My initial session with Julian was comfortably into its second half hour and, to that point in our getting-to-know-you tete-a-tete, the two of us had scarcely scratched the surface of gender identity conflict, an issue very few understand and even fewer experience.
He was the second psychologist, and only the third person, with whom I had shared the secret of my soul.
“What I’m looking at right now,” he said, leaning forward from behind a modest desk, as if to punctuate his comment, “is an attractive, very feminine-looking woman.”
He paused, ever so briefly, staring at me in my pink sweater, black skirt and black tights. I tilted my head every so slightly to the right and delicately swept at a few strands of my long, light-brown hair, whisking them from my face with a wave of my right hand.
“But what,” Julian continued, “are you going to do about your voice?”
My voice? What about my voice? What’s wrong with it?
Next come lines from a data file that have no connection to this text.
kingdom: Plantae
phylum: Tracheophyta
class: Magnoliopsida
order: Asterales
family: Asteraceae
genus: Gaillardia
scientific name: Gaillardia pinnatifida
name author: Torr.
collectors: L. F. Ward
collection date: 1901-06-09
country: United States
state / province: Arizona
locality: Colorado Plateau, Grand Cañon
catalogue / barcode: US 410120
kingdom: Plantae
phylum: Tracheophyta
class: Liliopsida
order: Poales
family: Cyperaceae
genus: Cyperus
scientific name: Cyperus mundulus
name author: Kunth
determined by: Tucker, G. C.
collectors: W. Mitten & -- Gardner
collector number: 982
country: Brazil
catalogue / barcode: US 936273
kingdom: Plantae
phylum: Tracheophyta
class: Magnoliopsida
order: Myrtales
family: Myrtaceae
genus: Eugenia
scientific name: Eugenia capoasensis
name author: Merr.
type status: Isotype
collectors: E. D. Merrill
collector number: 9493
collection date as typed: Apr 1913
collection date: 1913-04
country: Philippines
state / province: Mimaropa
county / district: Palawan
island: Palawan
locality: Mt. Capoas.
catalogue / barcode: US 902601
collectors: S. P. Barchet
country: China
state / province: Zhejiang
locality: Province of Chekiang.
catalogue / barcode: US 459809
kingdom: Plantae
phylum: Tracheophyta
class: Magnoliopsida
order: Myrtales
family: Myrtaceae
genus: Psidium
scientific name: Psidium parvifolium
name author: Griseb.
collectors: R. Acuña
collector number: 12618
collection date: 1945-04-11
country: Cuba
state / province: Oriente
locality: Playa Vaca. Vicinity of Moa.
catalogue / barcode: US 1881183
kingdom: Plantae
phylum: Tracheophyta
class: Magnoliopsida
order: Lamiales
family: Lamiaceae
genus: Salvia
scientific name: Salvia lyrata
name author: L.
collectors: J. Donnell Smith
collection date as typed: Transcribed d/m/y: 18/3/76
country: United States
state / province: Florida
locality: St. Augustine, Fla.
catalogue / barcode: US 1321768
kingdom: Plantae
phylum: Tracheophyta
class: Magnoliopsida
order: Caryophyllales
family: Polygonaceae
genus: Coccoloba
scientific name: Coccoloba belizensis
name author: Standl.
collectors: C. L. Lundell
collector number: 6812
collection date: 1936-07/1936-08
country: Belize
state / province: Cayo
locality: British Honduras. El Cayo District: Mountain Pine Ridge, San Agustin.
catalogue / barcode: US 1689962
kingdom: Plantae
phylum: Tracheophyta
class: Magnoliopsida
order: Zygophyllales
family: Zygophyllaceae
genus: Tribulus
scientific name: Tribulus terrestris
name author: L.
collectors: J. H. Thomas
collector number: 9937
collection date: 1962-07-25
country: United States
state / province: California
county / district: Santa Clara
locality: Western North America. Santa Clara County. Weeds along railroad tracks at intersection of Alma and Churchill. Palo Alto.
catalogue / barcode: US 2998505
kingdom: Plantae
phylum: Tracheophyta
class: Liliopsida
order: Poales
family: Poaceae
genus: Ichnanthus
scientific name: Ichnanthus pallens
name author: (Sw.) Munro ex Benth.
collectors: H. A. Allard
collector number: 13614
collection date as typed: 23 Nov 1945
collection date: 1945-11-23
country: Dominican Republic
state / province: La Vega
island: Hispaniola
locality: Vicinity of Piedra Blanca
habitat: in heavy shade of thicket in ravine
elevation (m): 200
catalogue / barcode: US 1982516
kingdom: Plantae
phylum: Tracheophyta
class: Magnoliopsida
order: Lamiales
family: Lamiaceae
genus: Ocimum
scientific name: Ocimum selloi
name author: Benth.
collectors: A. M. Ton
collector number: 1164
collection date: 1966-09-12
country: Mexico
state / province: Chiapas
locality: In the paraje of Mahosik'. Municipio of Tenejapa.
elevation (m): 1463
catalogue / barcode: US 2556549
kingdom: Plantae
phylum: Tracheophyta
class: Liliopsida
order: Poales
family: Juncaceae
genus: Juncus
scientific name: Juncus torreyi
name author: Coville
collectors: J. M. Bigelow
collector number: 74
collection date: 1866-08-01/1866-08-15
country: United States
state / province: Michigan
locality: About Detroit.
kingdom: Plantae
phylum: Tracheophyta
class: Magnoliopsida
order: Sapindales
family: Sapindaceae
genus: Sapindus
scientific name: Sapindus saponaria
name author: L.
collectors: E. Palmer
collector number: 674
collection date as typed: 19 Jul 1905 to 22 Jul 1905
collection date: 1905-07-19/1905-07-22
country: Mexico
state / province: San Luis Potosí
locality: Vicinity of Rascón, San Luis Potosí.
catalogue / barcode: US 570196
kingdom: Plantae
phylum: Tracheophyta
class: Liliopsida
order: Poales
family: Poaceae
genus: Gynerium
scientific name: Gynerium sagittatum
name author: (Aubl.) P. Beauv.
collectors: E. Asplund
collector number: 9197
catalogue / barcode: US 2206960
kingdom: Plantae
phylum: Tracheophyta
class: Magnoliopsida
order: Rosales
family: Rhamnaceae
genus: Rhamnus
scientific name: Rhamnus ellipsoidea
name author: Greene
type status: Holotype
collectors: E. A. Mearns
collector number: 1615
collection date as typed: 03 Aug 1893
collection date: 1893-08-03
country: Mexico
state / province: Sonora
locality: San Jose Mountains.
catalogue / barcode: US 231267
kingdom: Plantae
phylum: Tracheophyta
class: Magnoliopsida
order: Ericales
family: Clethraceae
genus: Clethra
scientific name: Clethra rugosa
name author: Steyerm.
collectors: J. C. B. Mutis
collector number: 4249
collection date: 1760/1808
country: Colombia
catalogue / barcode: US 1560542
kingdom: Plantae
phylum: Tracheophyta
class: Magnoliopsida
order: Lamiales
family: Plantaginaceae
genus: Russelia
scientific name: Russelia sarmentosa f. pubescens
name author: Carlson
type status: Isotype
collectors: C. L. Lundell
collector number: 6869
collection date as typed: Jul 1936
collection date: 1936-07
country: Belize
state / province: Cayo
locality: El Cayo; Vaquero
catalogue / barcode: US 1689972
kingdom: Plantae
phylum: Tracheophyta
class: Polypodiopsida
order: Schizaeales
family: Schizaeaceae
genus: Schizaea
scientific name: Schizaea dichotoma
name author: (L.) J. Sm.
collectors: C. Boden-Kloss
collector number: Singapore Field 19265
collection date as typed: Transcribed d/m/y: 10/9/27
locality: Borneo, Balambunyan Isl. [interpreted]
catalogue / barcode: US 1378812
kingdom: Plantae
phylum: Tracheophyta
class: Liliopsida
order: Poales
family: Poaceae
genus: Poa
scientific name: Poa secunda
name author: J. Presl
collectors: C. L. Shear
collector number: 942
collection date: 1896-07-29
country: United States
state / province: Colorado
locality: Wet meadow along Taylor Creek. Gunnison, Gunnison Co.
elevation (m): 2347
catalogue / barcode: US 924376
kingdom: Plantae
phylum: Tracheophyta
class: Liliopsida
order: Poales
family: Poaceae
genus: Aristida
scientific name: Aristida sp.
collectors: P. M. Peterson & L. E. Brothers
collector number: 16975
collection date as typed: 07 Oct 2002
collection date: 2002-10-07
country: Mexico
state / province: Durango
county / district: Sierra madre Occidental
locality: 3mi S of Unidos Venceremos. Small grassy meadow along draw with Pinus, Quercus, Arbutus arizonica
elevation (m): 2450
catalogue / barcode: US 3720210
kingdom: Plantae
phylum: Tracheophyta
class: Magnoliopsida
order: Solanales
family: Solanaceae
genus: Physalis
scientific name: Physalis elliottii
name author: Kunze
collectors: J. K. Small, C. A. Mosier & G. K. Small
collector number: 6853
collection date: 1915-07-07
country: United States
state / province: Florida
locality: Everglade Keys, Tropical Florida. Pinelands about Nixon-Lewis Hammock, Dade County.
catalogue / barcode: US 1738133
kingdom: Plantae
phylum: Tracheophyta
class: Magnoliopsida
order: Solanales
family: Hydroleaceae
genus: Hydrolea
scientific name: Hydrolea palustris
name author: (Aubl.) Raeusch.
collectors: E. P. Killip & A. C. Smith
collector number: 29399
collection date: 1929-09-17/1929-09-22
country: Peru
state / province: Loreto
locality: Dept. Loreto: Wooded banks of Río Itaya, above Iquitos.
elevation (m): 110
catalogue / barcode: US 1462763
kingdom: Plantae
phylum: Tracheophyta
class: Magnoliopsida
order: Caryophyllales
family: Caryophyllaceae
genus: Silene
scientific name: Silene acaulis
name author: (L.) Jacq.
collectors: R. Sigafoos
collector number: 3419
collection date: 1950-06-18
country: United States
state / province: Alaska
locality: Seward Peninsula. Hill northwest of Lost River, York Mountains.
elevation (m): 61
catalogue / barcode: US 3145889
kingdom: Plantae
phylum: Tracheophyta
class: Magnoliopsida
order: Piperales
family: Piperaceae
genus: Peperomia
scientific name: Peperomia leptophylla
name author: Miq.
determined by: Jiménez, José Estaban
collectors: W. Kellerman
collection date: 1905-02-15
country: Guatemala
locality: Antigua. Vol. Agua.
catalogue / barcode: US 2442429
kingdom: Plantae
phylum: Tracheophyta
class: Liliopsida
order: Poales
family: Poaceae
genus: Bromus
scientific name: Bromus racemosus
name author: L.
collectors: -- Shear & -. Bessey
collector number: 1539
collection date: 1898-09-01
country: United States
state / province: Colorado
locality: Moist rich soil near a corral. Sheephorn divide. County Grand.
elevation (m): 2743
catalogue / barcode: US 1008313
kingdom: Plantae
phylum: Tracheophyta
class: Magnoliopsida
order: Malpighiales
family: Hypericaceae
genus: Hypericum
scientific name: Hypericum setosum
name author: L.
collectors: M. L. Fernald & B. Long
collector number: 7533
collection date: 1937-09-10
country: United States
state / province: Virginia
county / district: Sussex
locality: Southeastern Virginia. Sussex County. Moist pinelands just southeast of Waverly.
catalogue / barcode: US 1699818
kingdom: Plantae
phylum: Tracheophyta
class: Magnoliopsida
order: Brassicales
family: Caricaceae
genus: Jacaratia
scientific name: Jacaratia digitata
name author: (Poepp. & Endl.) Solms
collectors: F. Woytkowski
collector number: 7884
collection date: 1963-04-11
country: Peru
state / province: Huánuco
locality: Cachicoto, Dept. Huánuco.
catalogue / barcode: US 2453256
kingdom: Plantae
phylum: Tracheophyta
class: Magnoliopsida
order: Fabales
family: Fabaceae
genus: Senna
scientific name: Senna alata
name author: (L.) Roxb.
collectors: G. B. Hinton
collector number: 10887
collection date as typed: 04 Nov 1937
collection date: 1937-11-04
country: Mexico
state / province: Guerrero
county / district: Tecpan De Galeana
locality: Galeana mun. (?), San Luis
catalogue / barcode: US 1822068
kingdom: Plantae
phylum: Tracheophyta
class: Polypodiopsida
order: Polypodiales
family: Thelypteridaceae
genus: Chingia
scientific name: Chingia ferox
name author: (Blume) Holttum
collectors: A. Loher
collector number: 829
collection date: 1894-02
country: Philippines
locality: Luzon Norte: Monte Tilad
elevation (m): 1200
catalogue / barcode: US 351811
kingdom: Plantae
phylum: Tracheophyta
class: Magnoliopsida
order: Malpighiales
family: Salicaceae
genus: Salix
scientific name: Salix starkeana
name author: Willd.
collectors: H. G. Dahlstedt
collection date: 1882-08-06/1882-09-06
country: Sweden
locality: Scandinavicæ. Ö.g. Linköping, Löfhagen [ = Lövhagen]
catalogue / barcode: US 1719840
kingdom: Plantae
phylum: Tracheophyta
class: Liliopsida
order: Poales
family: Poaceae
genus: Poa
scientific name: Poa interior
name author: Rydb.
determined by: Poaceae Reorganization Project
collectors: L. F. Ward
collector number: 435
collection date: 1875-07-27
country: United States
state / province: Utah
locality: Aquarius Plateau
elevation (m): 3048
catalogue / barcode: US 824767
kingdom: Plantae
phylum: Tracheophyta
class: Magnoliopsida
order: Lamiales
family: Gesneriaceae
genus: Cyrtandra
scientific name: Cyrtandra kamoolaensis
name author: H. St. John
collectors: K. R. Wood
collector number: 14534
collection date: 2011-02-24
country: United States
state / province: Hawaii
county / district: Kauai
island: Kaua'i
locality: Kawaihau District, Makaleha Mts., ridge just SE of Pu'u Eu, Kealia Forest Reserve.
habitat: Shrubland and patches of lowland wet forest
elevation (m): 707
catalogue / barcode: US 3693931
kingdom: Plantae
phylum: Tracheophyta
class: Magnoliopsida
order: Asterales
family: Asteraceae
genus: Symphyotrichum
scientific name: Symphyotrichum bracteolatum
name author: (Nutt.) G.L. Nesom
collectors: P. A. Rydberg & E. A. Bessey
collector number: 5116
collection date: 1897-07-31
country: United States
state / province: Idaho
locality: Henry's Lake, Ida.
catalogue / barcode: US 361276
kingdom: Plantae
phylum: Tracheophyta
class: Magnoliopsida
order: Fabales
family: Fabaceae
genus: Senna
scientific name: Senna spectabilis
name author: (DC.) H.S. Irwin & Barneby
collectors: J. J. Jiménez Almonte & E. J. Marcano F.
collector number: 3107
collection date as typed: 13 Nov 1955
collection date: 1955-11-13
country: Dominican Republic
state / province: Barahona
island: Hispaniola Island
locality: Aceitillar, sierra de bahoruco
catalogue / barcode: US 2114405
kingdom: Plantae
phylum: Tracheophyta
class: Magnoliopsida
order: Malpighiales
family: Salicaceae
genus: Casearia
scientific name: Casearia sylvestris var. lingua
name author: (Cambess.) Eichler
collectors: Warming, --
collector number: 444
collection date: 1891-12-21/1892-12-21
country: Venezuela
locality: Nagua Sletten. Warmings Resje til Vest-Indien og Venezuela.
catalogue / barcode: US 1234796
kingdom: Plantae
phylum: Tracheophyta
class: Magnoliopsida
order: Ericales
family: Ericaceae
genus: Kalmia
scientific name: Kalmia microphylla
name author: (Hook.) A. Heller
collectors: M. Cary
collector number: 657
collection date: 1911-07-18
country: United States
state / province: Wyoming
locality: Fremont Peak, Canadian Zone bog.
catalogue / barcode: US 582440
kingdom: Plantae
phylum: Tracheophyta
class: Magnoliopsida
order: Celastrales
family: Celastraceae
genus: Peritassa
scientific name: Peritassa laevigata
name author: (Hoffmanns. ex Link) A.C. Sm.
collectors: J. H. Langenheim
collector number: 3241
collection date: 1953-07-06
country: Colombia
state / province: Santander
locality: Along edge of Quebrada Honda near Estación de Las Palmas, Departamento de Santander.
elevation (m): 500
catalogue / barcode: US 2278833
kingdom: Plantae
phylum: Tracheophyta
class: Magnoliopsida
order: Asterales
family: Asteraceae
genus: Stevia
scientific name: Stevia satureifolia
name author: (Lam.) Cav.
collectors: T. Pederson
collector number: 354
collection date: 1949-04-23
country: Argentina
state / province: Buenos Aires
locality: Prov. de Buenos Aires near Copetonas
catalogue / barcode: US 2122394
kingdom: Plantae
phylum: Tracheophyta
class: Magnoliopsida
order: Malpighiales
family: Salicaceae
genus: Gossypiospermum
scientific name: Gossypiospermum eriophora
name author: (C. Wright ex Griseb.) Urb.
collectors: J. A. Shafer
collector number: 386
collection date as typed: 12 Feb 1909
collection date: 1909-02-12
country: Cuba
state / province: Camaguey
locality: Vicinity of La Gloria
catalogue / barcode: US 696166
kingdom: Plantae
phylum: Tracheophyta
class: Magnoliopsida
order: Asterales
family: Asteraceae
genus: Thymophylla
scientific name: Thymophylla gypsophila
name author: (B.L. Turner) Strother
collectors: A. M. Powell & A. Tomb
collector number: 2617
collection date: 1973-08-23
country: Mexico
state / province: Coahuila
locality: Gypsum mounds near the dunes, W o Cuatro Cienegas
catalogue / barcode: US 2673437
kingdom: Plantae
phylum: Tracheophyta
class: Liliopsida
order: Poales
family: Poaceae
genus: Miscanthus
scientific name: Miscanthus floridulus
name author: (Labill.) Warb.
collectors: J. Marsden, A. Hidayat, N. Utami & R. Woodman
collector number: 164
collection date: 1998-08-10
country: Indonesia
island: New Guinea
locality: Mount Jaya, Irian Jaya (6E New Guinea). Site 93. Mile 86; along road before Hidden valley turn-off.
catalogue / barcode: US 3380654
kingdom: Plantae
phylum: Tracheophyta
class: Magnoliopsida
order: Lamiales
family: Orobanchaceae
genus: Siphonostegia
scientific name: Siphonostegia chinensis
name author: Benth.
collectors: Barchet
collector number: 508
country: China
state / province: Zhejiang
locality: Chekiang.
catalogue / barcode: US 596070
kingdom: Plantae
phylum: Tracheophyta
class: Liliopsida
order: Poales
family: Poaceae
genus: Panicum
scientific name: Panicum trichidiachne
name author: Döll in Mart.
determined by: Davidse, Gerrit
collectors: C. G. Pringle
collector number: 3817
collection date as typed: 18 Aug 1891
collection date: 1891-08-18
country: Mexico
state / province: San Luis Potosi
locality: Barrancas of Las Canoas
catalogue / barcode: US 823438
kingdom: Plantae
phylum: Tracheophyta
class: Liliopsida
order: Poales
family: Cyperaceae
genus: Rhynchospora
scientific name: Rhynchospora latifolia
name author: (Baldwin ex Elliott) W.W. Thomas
Is it too high? Is it too low? I had not, until that moment, lent thought to my voice, in the sense that it might be a deal-breaker in my male-to-female journey, which had barely just begun.
“I didn’t realize I had to do something about my voice,” I replied, puzzled and somewhat defensive. “My voice is my voice.”
I shrugged. He smiled.
“Good,” he said. “If you’re comfortable with your voice, that’s good. That’s all the really matters.”
We parted shortly thereafter and I gave ponder to our chat.
These sessions, be advised, can be extremely stressful and intimidating. I mean, it is an undressing. You are stripping yourself naked. In front of a stranger. You are peeling back layer after layer after layer of yourself, from the confusion of why you are putting on a dress at eight years of age, to the shame, to the self-doubt, to the guilt, to the self-loathing, to the paranoia, to the insecurities of appearance, to the sometimes crippling fear and beyond.
At the outset, you wonder if you will be taken seriously. Or will you be dismissed as a bit of a nutbar, like Cpl. Klinger on M*A*S*H?
But after that first exchange with Julian, all thoughts led to my voice. No matter his intentions, his remark stuck to my consciousness like the remains of so many bugs on a car windshield. How, I repeatedly asked myself as I made the short drive home and a subsequent stroll to my local eatery/watering hole, can I spend the rest of my life living as a woman if a bloke pops out each time I open my mouth? I was allowing Julian’s issue to be my issue.
When a server arrived to take my order, she was pleasant, as always.
“What can I get you?” she asked with a smile.
I hesitated. It was as if I had just swallowed a mouthful of glue.
“Um,” I stammered, my lips and tongue not prepared to work in agreement, “um…ya, sure, that’d be great.”
As the server walked away, it registered immediately that I had been afraid to speak. I feared my own voice. Oh, the angst…for about five minutes. I quickly realized that she really didn’t give a dang what I sounded like. To my knowledge, nobody did. Why Julian had planted that seed of second-thought in my head remains a mystery to this day, but my voice was an insecurity that had a very, very short life span. I refused to give in to nagging notions about it.
I remember thinking about Lauren Bacall that day so many years ago, how her voice was considered huskily mannish by many yet, at the same time, sultry and oh so sexy. Thanks to the legendary actress, I decided that my voice was, and is, just fine.
It’s no different than the clothing I wear. Or my hair. I like to dress and look nice. I care about my appearance, but not to any degree of obsession. And I don’t dress or wear my hair in a certain style to satisfy the expectations or dictates of others.
Oh, sure, it’s lovely when another woman compliments me on my outfit or tresses. I mean, go ahead. Make my day. But I have a certain style because it’s the style that comes naturally to me, a style that remained hidden in my mind’s closet during all those years of having to wear blue jeans, ball caps and sneakers.
There are those who believe transgender individuals are living in disguise. A masquerade, if you will. That it’s nothing but a con job. Truth is, it’s actually the opposite.
Being transgender isn’t about fooling someone, it’s about being someone.